> _TEXTAUSZUG_:
══════
Wohnungs-Wärmepumpen für Mehrfamilienhäuser

Dezentrale Luft/Luft-Wärmepumpenlösungen versorgen Wohneinheiten im Pilotprojekt „Klinke Viertel“

Dezentrale Haustechniklösungen können im Geschosswohnungsbau Vorteile in der Planung, Ausführung und im Betrieb mit sich bringen – so zeigt es das Pilotprojekt „Klinke Viertel“ im Südwesten Magdeburgs. Dort wurden in einem Apartmenthaus alle Wohnungen mit Luft/Luft-Wärmepumpen ausgestattet, um ein nahezu autarkes Heizen, Kühlen und Lüften für jede Wohneinheit zu ermöglichen. Bis 2027 soll das Viertel in überwiegend modularer Bauweise fertiggestellt sein und das dezentrale Technikkonzept in zehn Neubauten zum Tragen kommen.
══════
> _AUSGANGSDATEN_:
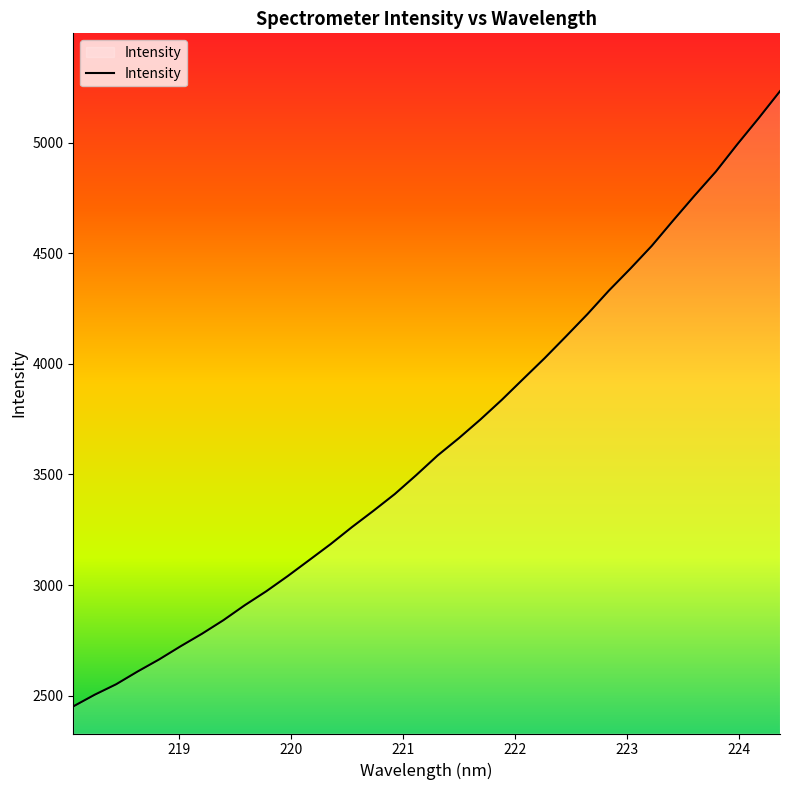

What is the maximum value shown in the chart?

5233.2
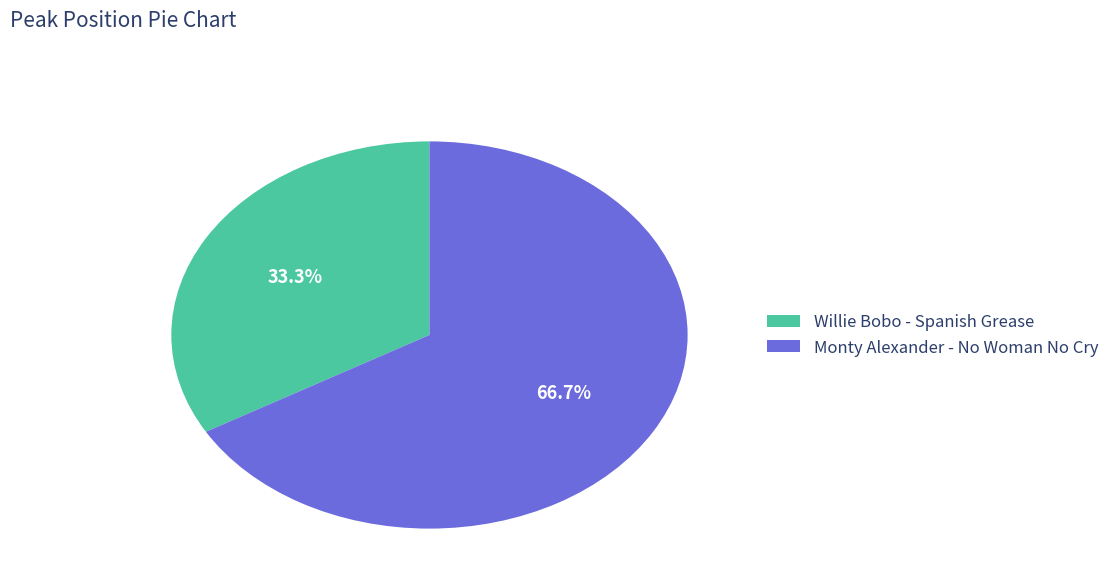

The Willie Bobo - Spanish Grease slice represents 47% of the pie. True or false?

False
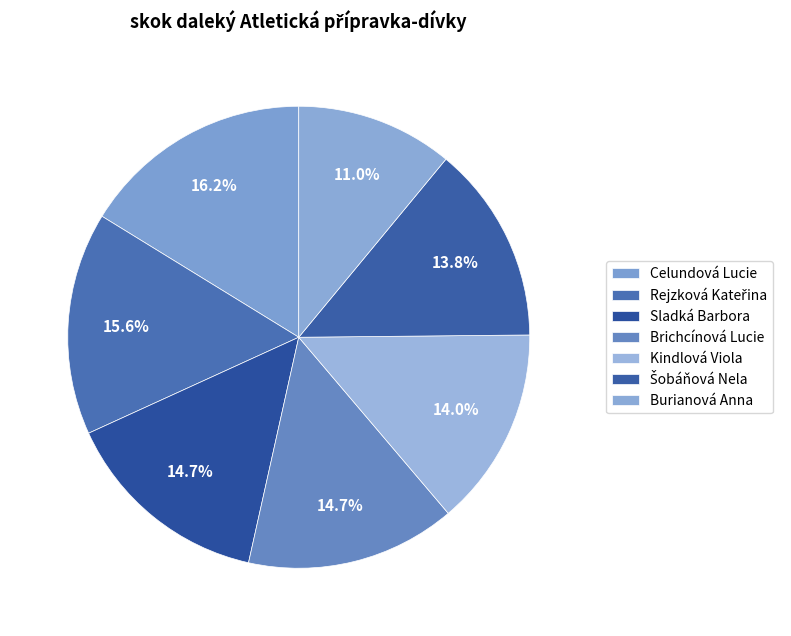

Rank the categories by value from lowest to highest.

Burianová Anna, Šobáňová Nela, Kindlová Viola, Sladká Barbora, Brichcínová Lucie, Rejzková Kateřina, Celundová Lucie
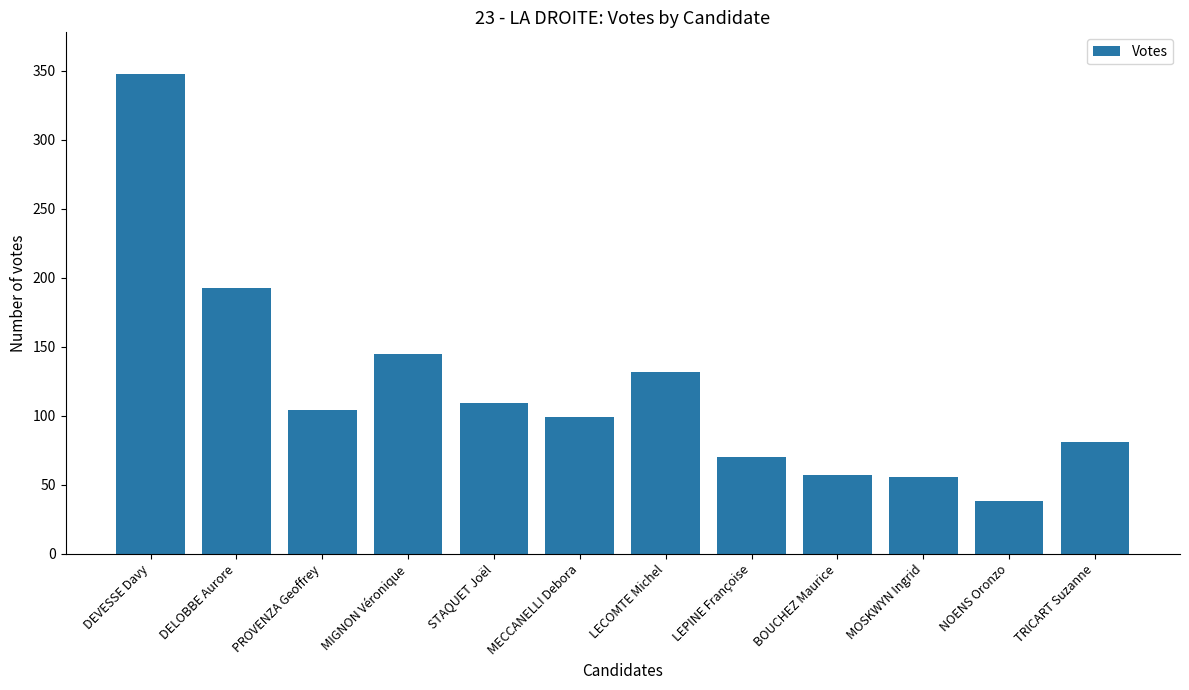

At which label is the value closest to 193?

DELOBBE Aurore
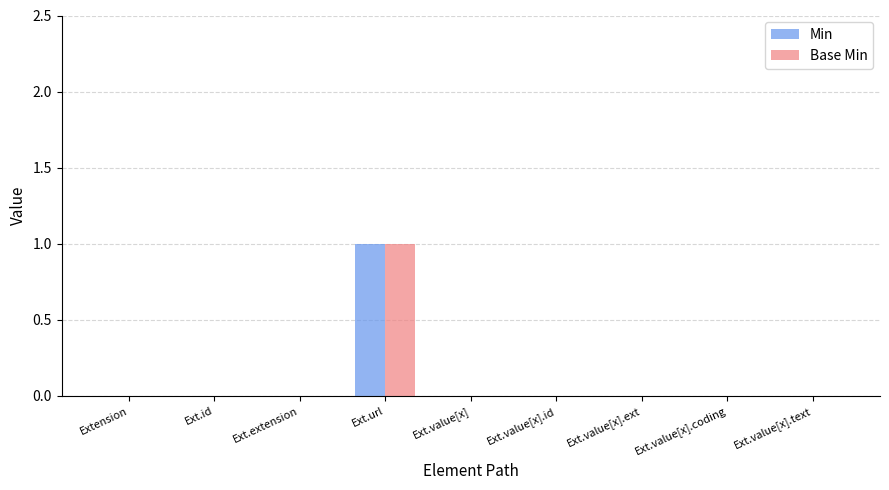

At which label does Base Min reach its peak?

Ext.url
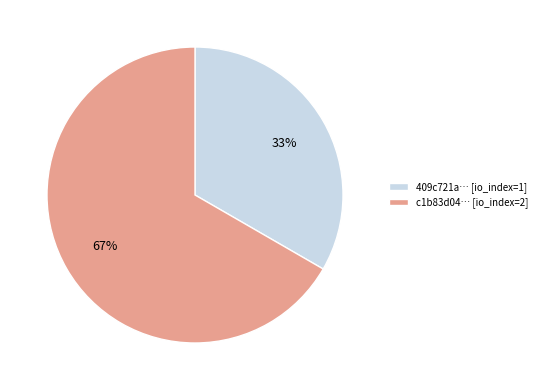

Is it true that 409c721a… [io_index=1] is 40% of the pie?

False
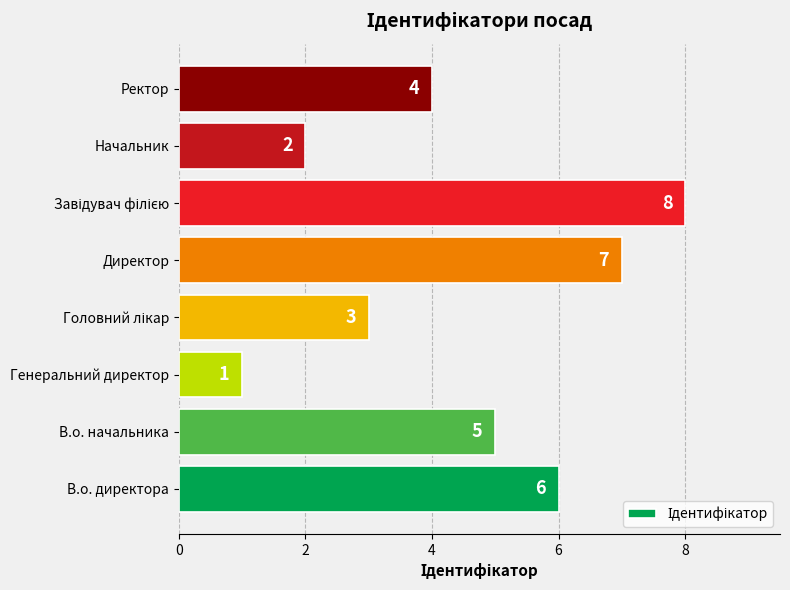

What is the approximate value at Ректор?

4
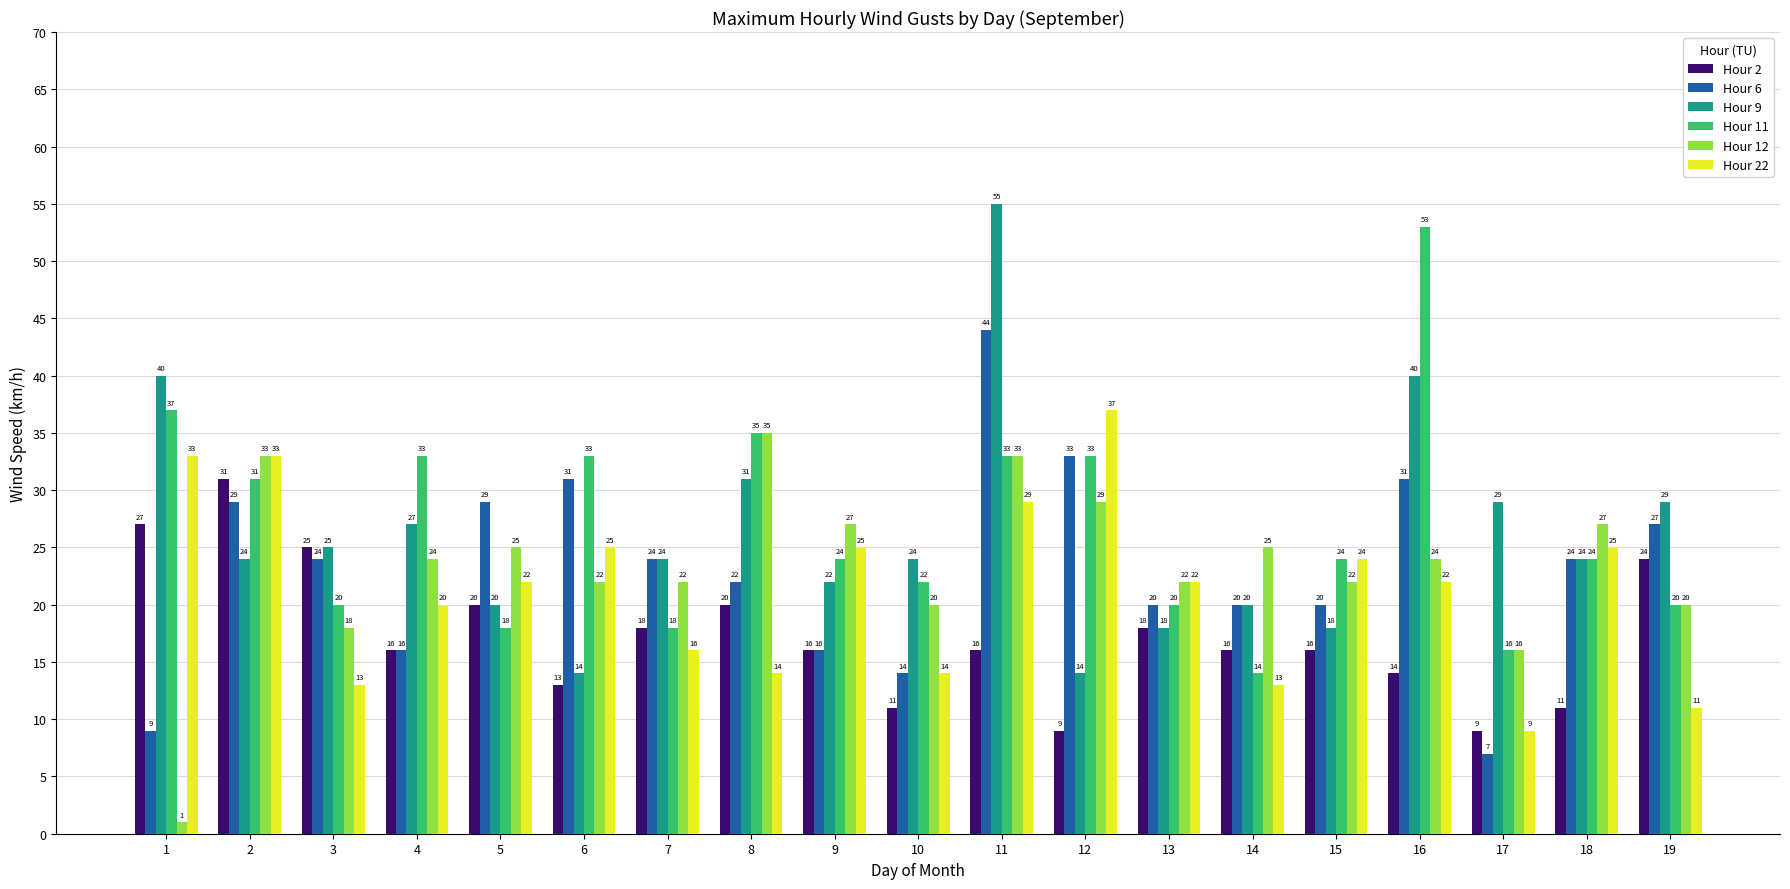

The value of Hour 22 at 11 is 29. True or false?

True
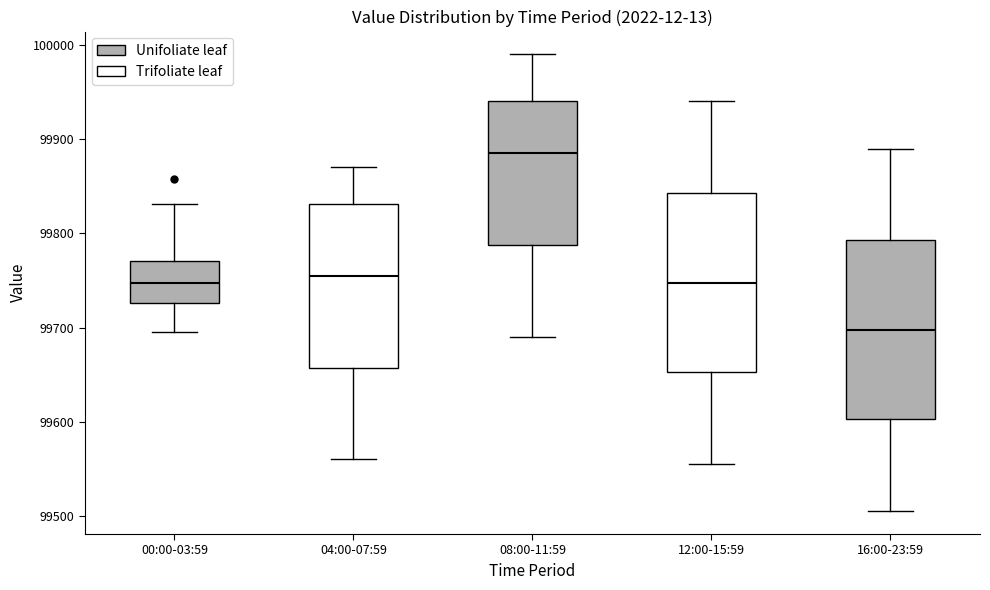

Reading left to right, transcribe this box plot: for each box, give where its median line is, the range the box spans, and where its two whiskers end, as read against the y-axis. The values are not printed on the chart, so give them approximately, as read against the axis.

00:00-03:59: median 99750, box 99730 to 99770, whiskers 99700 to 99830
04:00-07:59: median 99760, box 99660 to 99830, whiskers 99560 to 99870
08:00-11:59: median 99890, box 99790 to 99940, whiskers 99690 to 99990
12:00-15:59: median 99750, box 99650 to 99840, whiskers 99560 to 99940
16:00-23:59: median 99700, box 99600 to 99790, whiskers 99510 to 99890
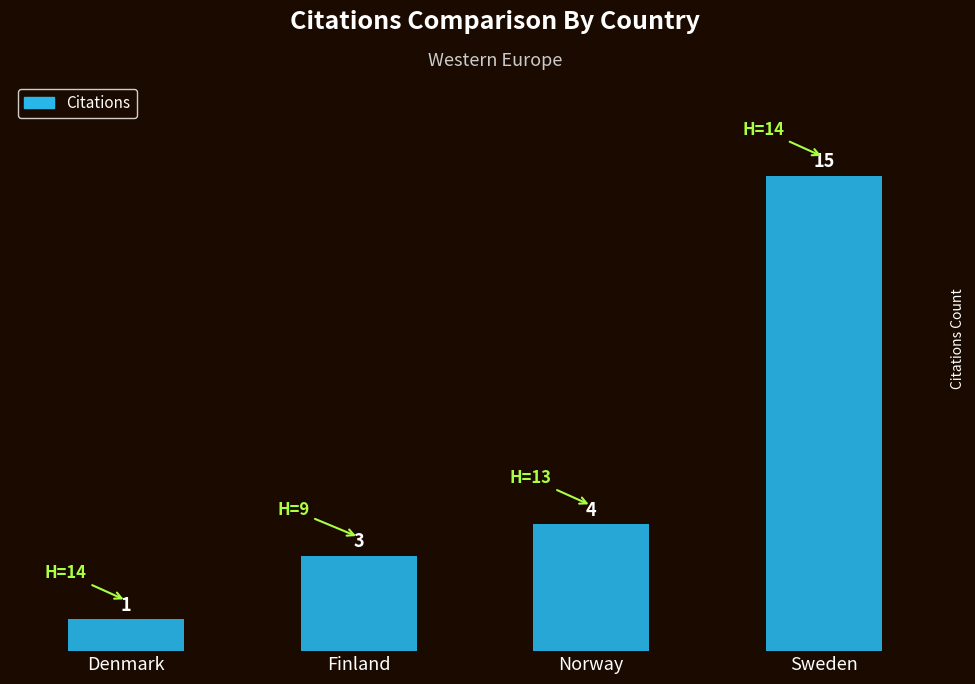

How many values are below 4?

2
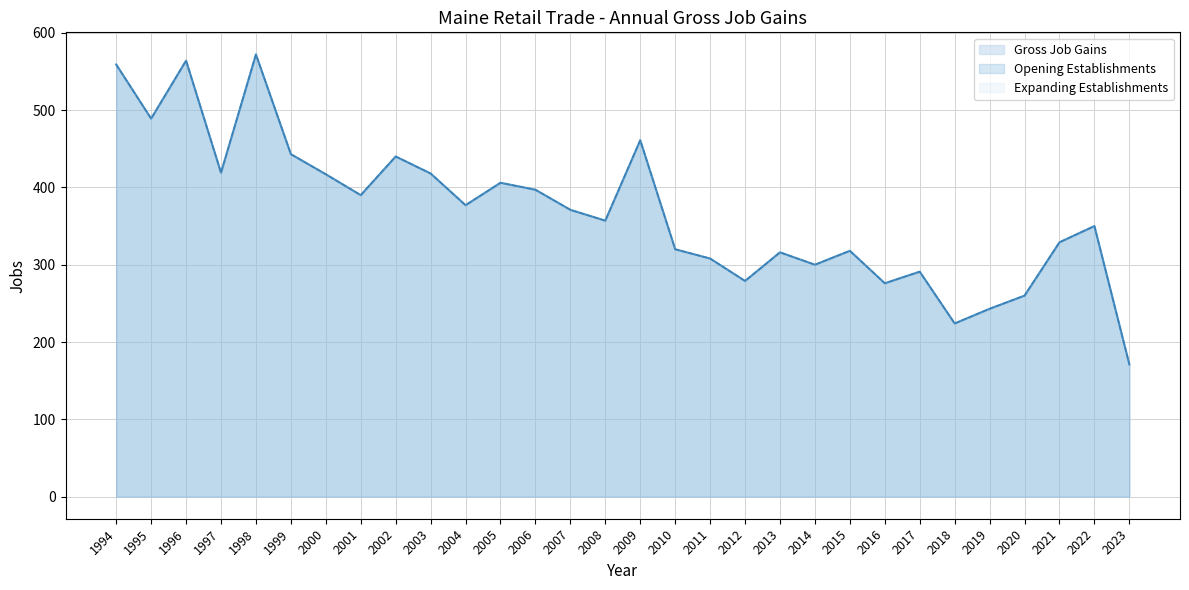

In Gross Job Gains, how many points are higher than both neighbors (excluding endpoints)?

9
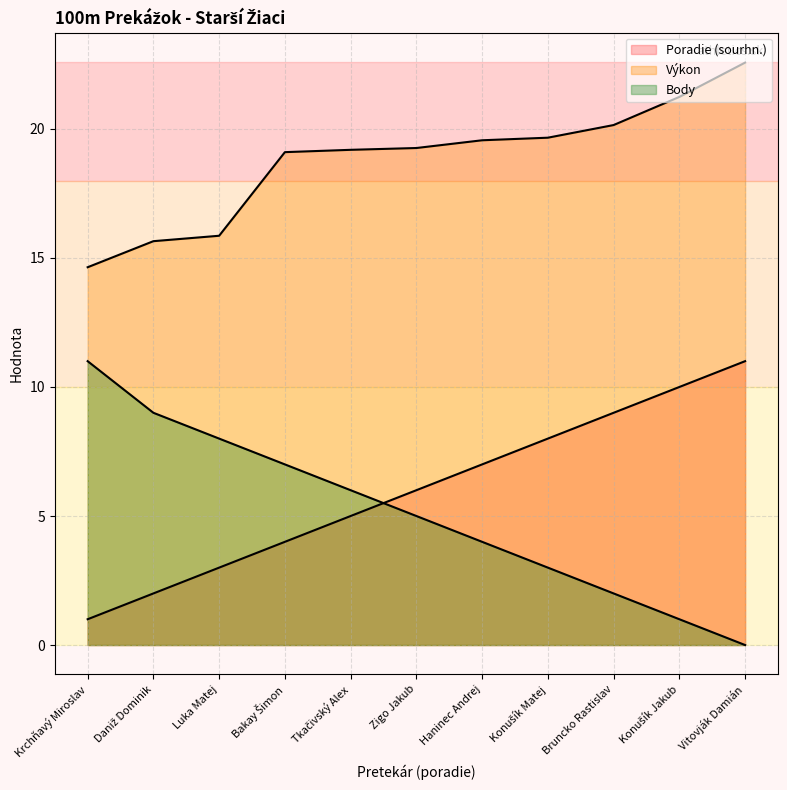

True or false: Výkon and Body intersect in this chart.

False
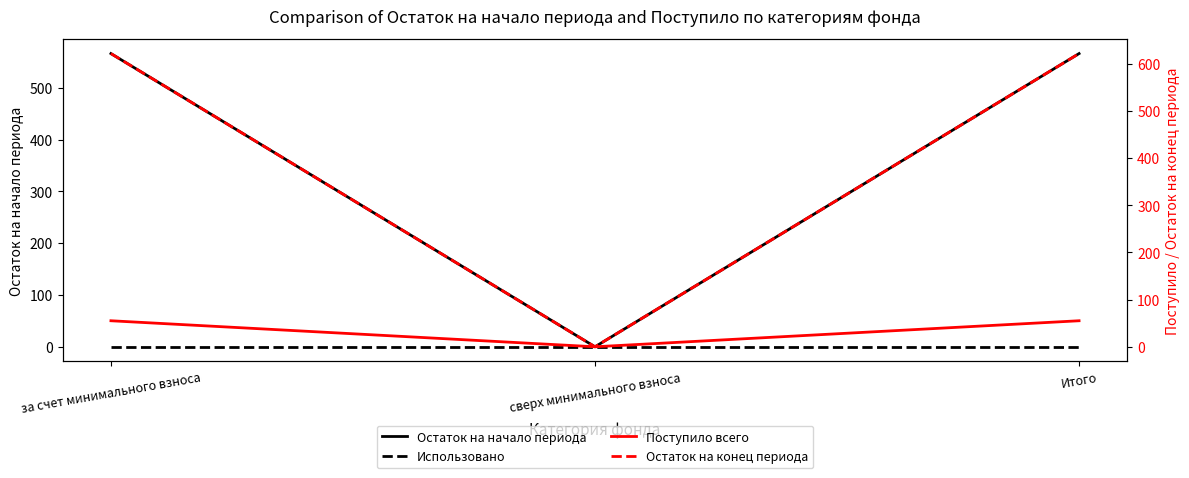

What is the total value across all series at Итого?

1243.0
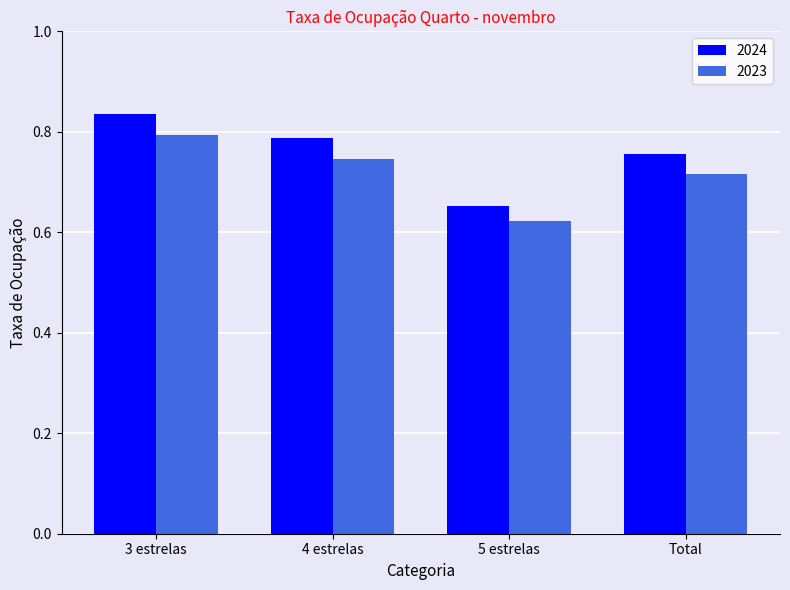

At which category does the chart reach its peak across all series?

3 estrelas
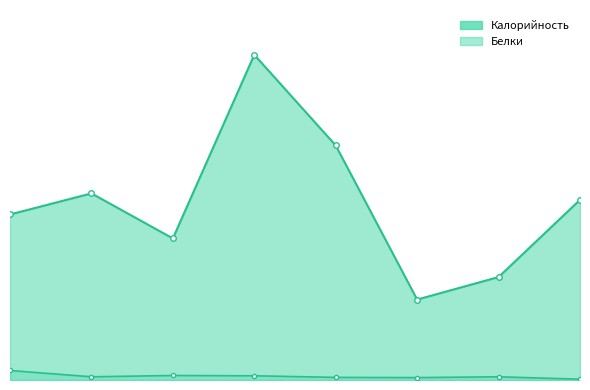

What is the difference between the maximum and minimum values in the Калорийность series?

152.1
══════
> _AUFGABEN_:
a) Entnimm den Text über Wohnungs-Wärmepumpen vollständig und ohne jede Änderung.
b) Zeig jede Zeile der Datensätze, in der die Zeichenfolge „reach“ vorkommt, wobei Groß- und Kleinschreibung zählt.
Die Datensätze haben mit dem Text über Wohnungs-Wärmepumpen nichts zu tun.

> _LÖSUNGEN_:
a)
Wohnungs-Wärmepumpen für Mehrfamilienhäuser

Dezentrale Luft/Luft-Wärmepumpenlösungen versorgen Wohneinheiten im Pilotprojekt „Klinke Viertel“

Dezentrale Haustechniklösungen können im Geschosswohnungsbau Vorteile in der Planung, Ausführung und im Betrieb mit sich bringen – so zeigt es das Pilotprojekt „Klinke Viertel“ im Südwesten Magdeburgs. Dort wurden in einem Apartmenthaus alle Wohnungen mit Luft/Luft-Wärmepumpen ausgestattet, um ein nahezu autarkes Heizen, Kühlen und Lüften für jede Wohneinheit zu ermöglichen. Bis 2027 soll das Viertel in überwiegend modularer Bauweise fertiggestellt sein und das dezentrale Technikkonzept in zehn Neubauten zum Tragen kommen.

b)
At which label does Base Min reach its peak?
At which category does the chart reach its peak across all series?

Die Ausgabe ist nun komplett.